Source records
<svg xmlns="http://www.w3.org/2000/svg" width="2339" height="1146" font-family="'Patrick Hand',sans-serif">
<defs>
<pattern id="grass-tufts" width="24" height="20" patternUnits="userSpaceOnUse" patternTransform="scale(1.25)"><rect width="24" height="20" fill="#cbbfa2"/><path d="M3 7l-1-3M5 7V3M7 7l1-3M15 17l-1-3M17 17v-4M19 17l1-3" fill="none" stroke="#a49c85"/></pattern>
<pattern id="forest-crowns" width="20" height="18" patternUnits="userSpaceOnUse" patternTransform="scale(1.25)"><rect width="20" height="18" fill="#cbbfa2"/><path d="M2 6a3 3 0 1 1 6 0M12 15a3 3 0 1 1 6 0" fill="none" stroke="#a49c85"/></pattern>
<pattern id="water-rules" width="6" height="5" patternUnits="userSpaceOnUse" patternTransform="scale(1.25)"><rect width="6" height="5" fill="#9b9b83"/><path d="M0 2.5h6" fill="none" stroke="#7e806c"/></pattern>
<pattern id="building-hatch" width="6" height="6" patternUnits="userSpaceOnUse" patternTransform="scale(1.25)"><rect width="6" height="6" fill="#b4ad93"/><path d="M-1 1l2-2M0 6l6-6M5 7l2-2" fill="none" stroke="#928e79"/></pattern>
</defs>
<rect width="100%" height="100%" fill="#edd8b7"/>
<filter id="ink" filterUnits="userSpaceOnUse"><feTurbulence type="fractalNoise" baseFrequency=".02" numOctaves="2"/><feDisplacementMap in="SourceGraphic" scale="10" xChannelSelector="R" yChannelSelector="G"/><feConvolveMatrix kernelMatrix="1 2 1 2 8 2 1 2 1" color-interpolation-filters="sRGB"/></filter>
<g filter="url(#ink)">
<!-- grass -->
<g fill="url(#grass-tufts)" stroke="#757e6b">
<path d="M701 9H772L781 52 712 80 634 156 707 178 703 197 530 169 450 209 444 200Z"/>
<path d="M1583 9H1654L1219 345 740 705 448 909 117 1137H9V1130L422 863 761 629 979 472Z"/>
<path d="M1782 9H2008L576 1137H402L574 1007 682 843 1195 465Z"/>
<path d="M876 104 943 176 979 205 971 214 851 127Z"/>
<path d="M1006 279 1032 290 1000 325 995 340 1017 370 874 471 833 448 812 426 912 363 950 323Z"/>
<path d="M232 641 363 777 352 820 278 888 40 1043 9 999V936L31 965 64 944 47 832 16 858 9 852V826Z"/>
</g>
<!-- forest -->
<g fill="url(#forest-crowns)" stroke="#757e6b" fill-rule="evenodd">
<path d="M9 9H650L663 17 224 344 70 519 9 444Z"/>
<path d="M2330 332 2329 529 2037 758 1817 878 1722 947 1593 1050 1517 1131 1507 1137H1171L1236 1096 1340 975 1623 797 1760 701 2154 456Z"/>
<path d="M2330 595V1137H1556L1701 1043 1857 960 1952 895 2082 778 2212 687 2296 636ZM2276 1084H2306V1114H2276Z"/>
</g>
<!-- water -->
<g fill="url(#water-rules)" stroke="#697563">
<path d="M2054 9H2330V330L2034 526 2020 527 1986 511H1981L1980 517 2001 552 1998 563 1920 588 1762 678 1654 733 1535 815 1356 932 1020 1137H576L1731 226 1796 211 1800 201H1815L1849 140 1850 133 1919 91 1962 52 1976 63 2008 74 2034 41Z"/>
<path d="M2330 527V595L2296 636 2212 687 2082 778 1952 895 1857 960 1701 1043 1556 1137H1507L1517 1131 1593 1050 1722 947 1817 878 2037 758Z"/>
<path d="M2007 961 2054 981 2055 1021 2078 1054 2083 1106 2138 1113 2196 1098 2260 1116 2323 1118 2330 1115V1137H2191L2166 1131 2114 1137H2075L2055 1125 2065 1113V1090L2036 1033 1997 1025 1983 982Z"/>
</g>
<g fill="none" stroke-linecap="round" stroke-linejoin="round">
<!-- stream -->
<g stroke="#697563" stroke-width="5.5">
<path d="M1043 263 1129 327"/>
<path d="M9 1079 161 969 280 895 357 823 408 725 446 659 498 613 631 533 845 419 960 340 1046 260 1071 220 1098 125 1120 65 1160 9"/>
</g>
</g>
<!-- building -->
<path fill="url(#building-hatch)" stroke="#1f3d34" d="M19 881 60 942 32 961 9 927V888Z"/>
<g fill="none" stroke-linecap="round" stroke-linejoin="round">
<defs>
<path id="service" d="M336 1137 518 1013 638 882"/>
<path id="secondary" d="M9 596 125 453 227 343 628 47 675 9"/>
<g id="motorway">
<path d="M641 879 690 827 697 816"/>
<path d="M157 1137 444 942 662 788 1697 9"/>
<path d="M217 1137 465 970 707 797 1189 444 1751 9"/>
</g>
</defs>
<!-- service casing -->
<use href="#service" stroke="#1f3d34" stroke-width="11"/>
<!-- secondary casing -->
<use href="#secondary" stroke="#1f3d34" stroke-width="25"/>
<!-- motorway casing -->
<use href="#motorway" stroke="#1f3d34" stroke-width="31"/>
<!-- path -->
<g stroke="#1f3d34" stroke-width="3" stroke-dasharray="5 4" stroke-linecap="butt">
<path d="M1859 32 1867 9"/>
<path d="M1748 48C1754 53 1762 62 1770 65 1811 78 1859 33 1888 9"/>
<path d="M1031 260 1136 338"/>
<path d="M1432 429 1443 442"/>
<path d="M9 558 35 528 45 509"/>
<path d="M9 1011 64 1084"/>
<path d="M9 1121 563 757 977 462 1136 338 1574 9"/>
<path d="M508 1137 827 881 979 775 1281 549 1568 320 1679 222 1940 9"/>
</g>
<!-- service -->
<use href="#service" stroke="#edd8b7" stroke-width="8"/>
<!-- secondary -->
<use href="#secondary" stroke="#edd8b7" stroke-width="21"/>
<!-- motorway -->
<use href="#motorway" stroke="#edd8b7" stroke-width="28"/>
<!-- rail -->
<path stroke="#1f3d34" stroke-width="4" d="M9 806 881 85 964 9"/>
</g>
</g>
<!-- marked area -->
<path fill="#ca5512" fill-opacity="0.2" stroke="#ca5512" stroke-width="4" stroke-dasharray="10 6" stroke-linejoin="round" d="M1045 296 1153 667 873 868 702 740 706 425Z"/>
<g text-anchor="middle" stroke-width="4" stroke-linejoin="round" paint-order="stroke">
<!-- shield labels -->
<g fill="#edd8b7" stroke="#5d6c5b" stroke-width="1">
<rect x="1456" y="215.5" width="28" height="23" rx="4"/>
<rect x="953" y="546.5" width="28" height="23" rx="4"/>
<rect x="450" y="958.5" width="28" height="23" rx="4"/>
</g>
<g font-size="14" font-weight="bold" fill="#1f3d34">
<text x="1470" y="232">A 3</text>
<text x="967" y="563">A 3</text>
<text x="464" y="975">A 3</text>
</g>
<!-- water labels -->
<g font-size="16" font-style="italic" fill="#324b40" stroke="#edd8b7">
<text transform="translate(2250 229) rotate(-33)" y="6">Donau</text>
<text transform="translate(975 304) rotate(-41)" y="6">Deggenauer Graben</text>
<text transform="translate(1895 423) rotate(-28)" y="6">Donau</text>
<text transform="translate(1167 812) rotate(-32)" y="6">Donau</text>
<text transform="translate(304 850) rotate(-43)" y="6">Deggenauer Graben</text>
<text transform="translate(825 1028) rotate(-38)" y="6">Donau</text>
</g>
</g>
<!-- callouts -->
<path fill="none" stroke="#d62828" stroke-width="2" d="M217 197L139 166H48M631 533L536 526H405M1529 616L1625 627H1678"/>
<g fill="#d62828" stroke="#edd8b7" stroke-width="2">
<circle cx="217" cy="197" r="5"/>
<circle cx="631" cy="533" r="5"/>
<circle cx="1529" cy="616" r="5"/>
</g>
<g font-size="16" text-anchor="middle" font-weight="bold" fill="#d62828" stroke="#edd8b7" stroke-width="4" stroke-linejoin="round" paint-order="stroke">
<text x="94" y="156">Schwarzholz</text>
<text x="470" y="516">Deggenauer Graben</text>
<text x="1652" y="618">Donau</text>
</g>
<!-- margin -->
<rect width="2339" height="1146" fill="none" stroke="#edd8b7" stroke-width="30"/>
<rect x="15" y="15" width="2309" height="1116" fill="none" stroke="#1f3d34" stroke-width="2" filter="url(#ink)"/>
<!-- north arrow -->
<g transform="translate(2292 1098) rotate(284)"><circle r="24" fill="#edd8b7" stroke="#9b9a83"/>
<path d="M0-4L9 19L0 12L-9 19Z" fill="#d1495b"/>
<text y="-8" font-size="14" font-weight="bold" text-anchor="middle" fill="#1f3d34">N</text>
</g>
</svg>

TASK REQUIREMENTS
What do the lines above say from the one containing "881 60 942 32" down to the one containing "<!-- water labels -->"? Return them exactly, both end lines included, and only them.

TASK OUTPUT
<path fill="url(#building-hatch)" stroke="#1f3d34" d="M19 881 60 942 32 961 9 927V888Z"/>
<g fill="none" stroke-linecap="round" stroke-linejoin="round">
<defs>
<path id="service" d="M336 1137 518 1013 638 882"/>
<path id="secondary" d="M9 596 125 453 227 343 628 47 675 9"/>
<g id="motorway">
<path d="M641 879 690 827 697 816"/>
<path d="M157 1137 444 942 662 788 1697 9"/>
<path d="M217 1137 465 970 707 797 1189 444 1751 9"/>
</g>
</defs>
<!-- service casing -->
<use href="#service" stroke="#1f3d34" stroke-width="11"/>
<!-- secondary casing -->
<use href="#secondary" stroke="#1f3d34" stroke-width="25"/>
<!-- motorway casing -->
<use href="#motorway" stroke="#1f3d34" stroke-width="31"/>
<!-- path -->
<g stroke="#1f3d34" stroke-width="3" stroke-dasharray="5 4" stroke-linecap="butt">
<path d="M1859 32 1867 9"/>
<path d="M1748 48C1754 53 1762 62 1770 65 1811 78 1859 33 1888 9"/>
<path d="M1031 260 1136 338"/>
<path d="M1432 429 1443 442"/>
<path d="M9 558 35 528 45 509"/>
<path d="M9 1011 64 1084"/>
<path d="M9 1121 563 757 977 462 1136 338 1574 9"/>
<path d="M508 1137 827 881 979 775 1281 549 1568 320 1679 222 1940 9"/>
</g>
<!-- service -->
<use href="#service" stroke="#edd8b7" stroke-width="8"/>
<!-- secondary -->
<use href="#secondary" stroke="#edd8b7" stroke-width="21"/>
<!-- motorway -->
<use href="#motorway" stroke="#edd8b7" stroke-width="28"/>
<!-- rail -->
<path stroke="#1f3d34" stroke-width="4" d="M9 806 881 85 964 9"/>
</g>
</g>
<!-- marked area -->
<path fill="#ca5512" fill-opacity="0.2" stroke="#ca5512" stroke-width="4" stroke-dasharray="10 6" stroke-linejoin="round" d="M1045 296 1153 667 873 868 702 740 706 425Z"/>
<g text-anchor="middle" stroke-width="4" stroke-linejoin="round" paint-order="stroke">
<!-- shield labels -->
<g fill="#edd8b7" stroke="#5d6c5b" stroke-width="1">
<rect x="1456" y="215.5" width="28" height="23" rx="4"/>
<rect x="953" y="546.5" width="28" height="23" rx="4"/>
<rect x="450" y="958.5" width="28" height="23" rx="4"/>
</g>
<g font-size="14" font-weight="bold" fill="#1f3d34">
<text x="1470" y="232">A 3</text>
<text x="967" y="563">A 3</text>
<text x="464" y="975">A 3</text>
</g>
<!-- water labels -->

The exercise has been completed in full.